I was riding a train to JFK Airport when it occurred to me that I was waiting for permission that I no longer needed. In the era of social media—in a world with YouTube and Twitter and Facebook—I could speak directly to LGBT kids right now. I didn’t need permission from parents or an invitation from a school. I could look into a camera, share my story, and let LGBT kids know that it got better for me and it would get better for them too. I could give ’em hope.
But I didn’t want to do it alone. I called Terry from the airport and tentatively explained my idea for a video outreach campaign. I wanted to encourage other LGBT adults to make videos for LGBT kids and post them to YouTube. I wanted to call it: The It Gets Better Project. And I wanted us to make the first video together, to talk about our lives together, to share our joy.
This was a big ask. Terry doesn’t do interviews, he doesn’t allow cameras in our home, he has no desire to go on television. But he said yes. My husband was the first person to recognize the power of this idea.
The second person to recognize it was our good friend Kelly O, a straight friend and a supremely talented photographer and filmmaker. She had just one question after I explained what we wanted to do: “When can we shoot it?”
We did two takes. The first was a long, depressing video that we shot against a bare wa
ll in our dining room. It looked like a hostage video and we both talked too much about the bullying we’d endured in high school. We watched the video and shook our heads. Kids who are currently being bullied don’t need to be told what bullying looks and feels like. Kelly packed up her camera and we went to a friend’s bar and tried again. This time Kelly peppered us with questions: Share a happy memory. How did you two meet? What would you tell your teenage self? Are you happy to be alive?

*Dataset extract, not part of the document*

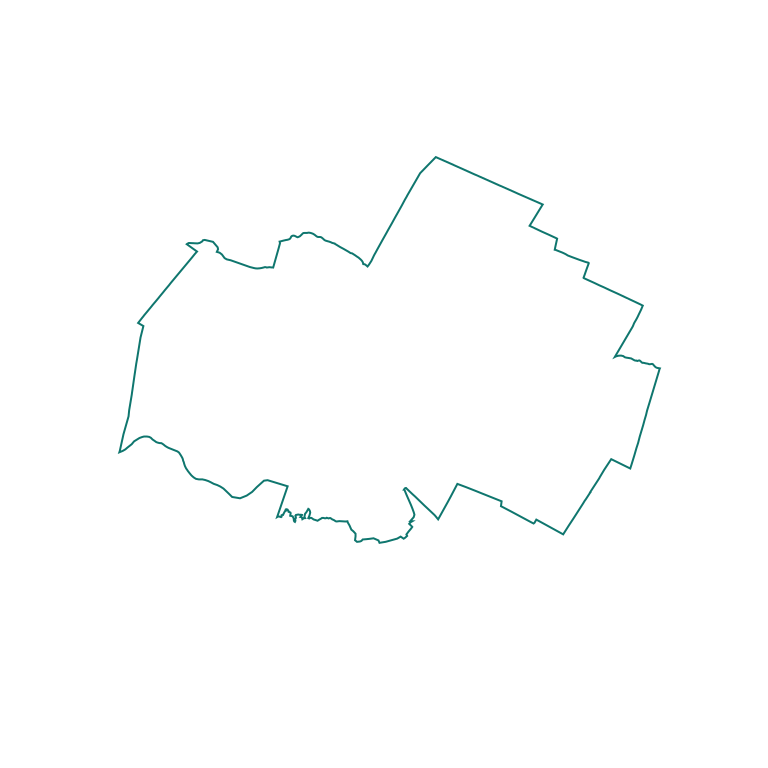 Vacaresti, Dâmbovita, Romania, rotated 330°
{"feature_id": "2599482B45717783963826", "entity_name": "Vacaresti", "entity_type": "district", "adm_level": 2, "iso_a3": "ROU", "parent_name": "Romania", "parent_adm1": "Dâmbovita", "projection": "robinson", "projection_center": [25.508, 44.844], "detail": "fine", "context": "isolated", "style": "outline", "palette": "teal", "viewbox_px": 768, "rotation_deg": 330, "n_neighbors": 0, "source": "geoboundaries", "source_scale": "gbopen_adm2", "svg_char_len": 6118}
<svg xmlns="http://www.w3.org/2000/svg" viewBox="0 0 768 768"><g transform="rotate(330 384 384)"><path d="M464.0,603.8L473.6,598.8L477.4,596.9L480.6,595.3L484.3,593.4L496.3,587.2L499.6,585.4L500.8,584.9L502.4,584.1L508.1,581.2L508.4,581.1L508.3,580.9L509.8,580.1L523.4,573.2L524.1,572.7L531.8,568.4L543.2,562.7L555.0,580.3L558.0,577.6L565.1,571.0L570.6,565.7L574.6,562.1L579.2,557.4L587.8,549.3L591.8,545.3L595.4,541.9L598.5,538.6L604.6,532.9L628.6,510.3L629.7,509.2L630.4,508.6L630.7,508.4L629.8,507.6L628.9,506.9L628.1,506.0L627.6,505.1L627.4,504.4L627.0,502.7L626.8,501.4L626.2,500.6L625.1,500.2L624.1,499.8L623.4,499.3L622.7,498.4L620.9,496.9L620.2,496.2L619.2,495.3L618.3,494.8L618.0,494.1L617.5,492.4L617.1,491.4L616.3,491.0L614.8,490.7L614.3,489.9L613.5,489.5L612.8,488.8L611.8,487.1L610.9,485.5L609.0,483.9L607.0,482.3L605.9,481.2L605.2,479.5L603.6,478.0L601.6,476.9L599.0,476.1L597.4,476.0L628.3,458.5L628.5,458.3L628.8,458.1L629.6,457.5L630.2,457.0L631.0,456.4L632.0,455.8L634.3,454.5L635.8,453.6L637.5,452.5L639.5,451.1L643.8,448.2L646.5,446.1L647.3,445.5L645.8,443.2L631.3,422.3L626.7,415.9L622.4,409.7L619.9,406.3L616.6,401.5L611.8,394.8L610.0,392.2L609.9,391.8L612.4,389.7L616.1,386.5L621.7,381.8L621.8,381.6L621.7,381.3L621.6,381.1L619.4,378.9L617.6,376.8L615.5,374.4L610.5,368.4L607.5,364.7L607.1,364.0L606.6,363.0L605.6,361.4L604.2,359.4L600.7,355.0L599.6,353.6L599.0,353.1L599.7,352.3L601.4,350.4L606.6,344.7L606.4,344.3L601.2,336.9L597.0,331.1L590.5,321.7L589.2,319.8L589.4,319.7L610.8,308.1L611.2,307.9L594.7,285.5L594.6,285.3L583.9,270.6L583.7,270.4L567.9,248.6L567.7,248.4L553.9,229.3L553.8,229.1L542.3,213.4L530.9,216.6L520.7,219.5L498.0,232.6L497.8,232.8L494.3,234.8L488.7,238.3L483.0,241.7L476.9,245.3L471.3,248.7L464.5,252.7L461.7,254.4L454.6,258.6L445.8,263.9L441.9,266.3L441.5,266.5L439.7,267.6L434.6,271.1L430.5,273.2L428.5,274.0L428.1,272.8L427.7,271.8L427.2,270.7L426.0,269.8L426.5,268.1L426.5,266.4L426.1,264.6L425.1,261.7L424.5,260.6L423.3,258.0L421.7,254.9L420.5,253.9L419.4,251.7L416.5,246.7L414.4,243.3L412.2,239.2L411.6,238.2L411.6,237.8L409.6,235.8L408.8,234.6L407.7,233.3L406.6,232.2L405.0,230.5L404.4,229.5L404.0,228.1L403.5,226.7L403.1,225.7L402.5,225.0L401.3,224.2L400.4,223.7L399.8,223.1L399.1,221.6L398.5,220.0L397.5,218.2L396.1,216.6L394.8,215.5L394.1,215.1L392.9,214.7L391.4,213.8L390.0,213.1L389.7,213.0L388.9,213.0L387.2,213.5L385.0,214.0L383.7,213.9L382.9,213.8L382.4,213.6L380.7,211.0L379.9,210.3L379.0,209.9L377.9,209.8L377.3,210.0L375.9,210.9L375.2,211.2L374.0,211.2L372.4,210.8L371.1,210.3L368.5,209.5L365.9,208.8L365.1,208.6L364.8,208.5L364.6,209.3L364.2,210.2L360.7,213.7L346.3,227.7L346.2,227.6L345.3,227.1L343.1,225.5L341.6,224.9L340.7,224.5L340.0,223.7L339.2,223.2L338.3,223.0L335.9,222.3L334.1,221.6L332.2,220.7L330.8,219.8L329.5,218.7L326.3,215.6L324.5,213.5L317.9,205.8L313.1,200.2L310.2,197.5L308.9,195.3L308.4,190.8L307.3,188.1L305.3,186.0L307.7,184.3L308.3,182.4L307.0,175.4L300.8,169.6L299.1,169.0L297.9,169.6L295.0,169.7L292.8,169.0L285.5,164.3L283.7,164.2L283.1,164.3L288.3,175.8L287.6,176.0L284.7,177.0L281.1,178.4L277.3,179.8L249.8,189.9L247.1,191.0L241.3,193.1L238.5,194.2L233.1,196.2L232.2,196.6L222.3,200.2L221.9,200.4L211.1,204.4L210.0,204.8L209.5,205.1L208.3,205.5L201.6,208.2L204.6,213.5L196.4,222.0L182.3,239.3L179.7,242.4L174.0,249.6L173.7,250.0L173.4,250.3L173.2,250.6L172.0,252.1L163.6,262.8L161.3,265.7L160.4,266.9L150.2,279.3L146.6,284.3L133.3,297.2L121.6,310.0L120.7,310.8L124.3,311.3L127.3,311.3L129.9,310.8L135.4,310.0L138.9,308.7L145.3,308.5L148.1,309.0L149.9,309.5L150.9,310.1L152.6,311.1L154.2,312.4L155.2,314.0L155.8,316.3L157.0,318.8L157.7,320.4L158.5,321.4L159.9,322.8L161.7,324.0L162.8,326.2L163.4,327.9L164.3,329.7L165.4,331.5L167.3,333.9L169.1,336.2L171.4,339.1L172.2,340.9L172.4,344.4L172.4,347.0L172.2,348.5L171.7,350.0L171.5,351.7L171.1,353.0L170.6,355.4L170.4,358.2L170.6,360.0L170.6,360.9L171.0,363.8L171.5,366.8L172.0,368.4L172.6,370.0L173.7,372.1L175.9,374.0L178.9,375.7L181.1,377.7L183.3,380.2L184.8,382.4L186.6,385.3L189.1,388.2L191.0,391.0L192.7,394.3L193.7,397.7L194.9,401.8L196.0,405.9L202.2,411.0L209.3,412.0L215.9,411.5L222.3,409.7L231.7,407.7L235.1,409.1L249.4,424.4L224.9,445.8L225.9,445.8L226.8,446.2L228.3,447.8L229.0,447.7L229.6,446.5L230.6,446.5L231.2,446.9L232.4,446.0L234.5,444.7L235.6,444.7L235.5,444.1L236.2,443.5L237.1,443.8L237.7,444.6L237.7,445.2L237.8,446.3L237.4,446.8L237.5,447.1L238.1,447.6L238.7,448.6L238.5,449.3L236.9,451.2L238.1,452.3L238.7,452.9L238.6,455.2L238.1,456.3L237.6,457.4L237.6,458.3L237.9,458.9L238.9,458.2L239.4,456.6L240.4,456.2L241.1,455.3L241.3,453.9L242.3,453.4L242.8,453.6L244.1,454.0L244.7,454.3L245.6,455.2L246.6,455.6L247.5,456.4L247.3,456.6L246.7,456.9L245.2,457.4L245.8,457.9L246.0,458.6L246.0,459.4L245.7,460.3L246.3,460.3L247.0,459.8L247.7,460.3L248.6,460.7L248.6,459.4L249.4,458.4L250.8,456.9L252.5,456.3L254.1,455.4L256.0,454.3L256.4,455.1L256.3,457.0L255.8,458.5L253.7,460.6L251.4,462.3L252.0,463.1L253.3,463.1L254.2,463.7L255.3,466.1L256.6,467.5L258.1,469.2L259.9,469.1L262.5,469.1L263.4,469.0L264.6,469.7L265.6,470.7L266.5,471.2L267.5,471.2L268.8,472.7L269.4,472.8L270.3,473.1L270.7,473.6L271.4,475.2L272.7,477.0L273.5,478.7L274.3,479.4L276.7,480.4L278.7,481.7L281.1,483.3L282.2,484.0L283.7,484.6L283.4,485.7L283.4,489.3L283.1,491.9L282.9,493.8L283.8,496.2L284.5,499.4L283.2,501.7L280.8,504.8L281.7,507.2L284.5,508.4L286.0,508.6L287.8,508.0L291.0,509.5L293.9,510.8L297.8,512.4L301.0,516.7L300.7,519.3L306.5,521.5L318.1,524.5L322.1,524.5L323.7,527.8L325.5,527.7L328.1,527.1L328.2,525.5L331.4,524.1L335.0,522.8L337.0,521.9L336.8,520.8L335.9,517.7L337.9,517.0L339.9,517.0L338.2,515.9L343.1,514.2L345.0,512.4L345.6,510.1L346.3,506.2L346.9,502.0L348.1,491.1L348.8,485.8L348.4,485.5L349.6,484.9L350.4,484.8L351.1,485.1L351.4,486.3L352.5,490.0L353.5,493.4L354.7,497.1L358.3,509.7L359.5,513.6L362.2,522.6L362.5,524.0L363.2,528.3L380.2,518.1L385.4,514.9L397.6,507.2L403.7,514.6L409.9,522.4L414.2,527.9L427.2,544.4L424.2,548.3L430.3,557.9L442.5,577.6L443.8,579.6L445.0,579.4L448.1,577.6L453.4,586.3L464.0,603.8Z" fill="none" stroke="#0f766e" stroke-width="2"/></g></svg>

Kelly edited the video, created a YouTube account, and called me when it was live.
Four weeks later I got a call from the White House. They wanted me to know that the President’s It Gets Better video had just been uploaded to YouTube.
My computer crashed a second time.
The It Gets Better Project didn’t just crash my computer. It brought the old order crashing down. By giving ourselves permission to speak directly to LGBT youth, Terry and I gave permission to all LGBT adults everywhere to speak to LGBT youth. It forced straight people—politicians, teachers, preachers, and parents—to decide whose side they were on. Were they going to come to the defense of bullied LGBT teenagers? Or were they going to remain silent and, by so doing, give aid and comfort to the young anti-gay bullies who attack LGBT children in schools and the adult anti-gay bullies at conservative “family” organizations who attack LGBT people for a living?
The culture used to offer this deal to lesbian, gay, bisexual, and transgender people: You’re ours to torture until you’re eighteen. You will be bullied and tormented at school, at home, at church—until you’re eighteen. Then, you can do what you want. You can come out, you can move away, and maybe, if the damage we’ve done isn’t too severe, you can recover and build a life for yourself. There’s just one thing you can’t do after you turn eighteen: You can’t talk to the kids we’re still torturing, the LGBT teenagers being assaulted emotionally, physically, and spiritually in the same cities, schools, and churches you escaped from. And, if you do attempt to talk to the kids we’re still torturing, we’ll impugn your motives, we’ll accuse you of being a pedophile or pederast, we’ll claim you’re trying to recruit children into “the gay lifestyle.”